The Making Tax Digital initiative, initially launched in 2017 as a holistic transformation of the tax system and an end to the tax return, is set to be in effect for all VAT-registered businesses, regardless of how much money they turn over.
It is a wholesale digitalisation of the tax system and a fundamental change in how taxes are calculated and submitted, with summaries being provided every three months rather than a single tax return being submitted at the end of the year.
It is a substantial change, five years in the making, and here are some of the biggest reasons why MTD is so transformative.
No More Yearly Returns
The first, most prominent, and most major change for many businesses is the move to a far more regular regime of sending income and expenditure summaries, with summaries expected at least every three months.
The reason for this change is to ensure a more accurate evaluation of how much tax an individual needs to pay, and an end to the crunch period seen in the build-up to the 31st January where companies who file their taxes late work quickly to get them done before the deadline.
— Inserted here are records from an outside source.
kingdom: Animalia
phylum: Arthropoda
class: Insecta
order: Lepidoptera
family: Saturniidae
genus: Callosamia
That being said, there are yearly statements that need to be submitted, both an end-of-period statement for each business income source, and a final declaration, which includes their entire income, any relevant additional information and works in a similar way to the crystallisation process currently used.
Separate Statements For Separate Income Types
One of the more confusing aspects for some small businesses, particularly those that also had a property interest is that filing a self-assessment was a relatively cumbersome process.
With MTD, one of the advantages is that people can simply submit any relevant end of period statements for their sources of income, such as self-employment, property rent and investments.
A Switch To Approved Software
The key change for MTD is a move away from paper records or spreadsheets towards fully MTD-compatible accounting software which allows them to securely keep digital records.
Whilst switching to a full accounting package is recommended and most accountants will be using such a package, some alternatives allow for a more gradual transition of records.
One of these is the use of bridging software, which links the data stored in spreadsheets to HMRC’s portal and allows for compliant VAT returns to be submitted.
This is not entirely recommended, however, as digital record keeping and maintaining digital links between sets of data will not be achieved by bridging software alone, and in some cases, an accountant may need to set up further calculations to readjust the date to fit the format required by the software package.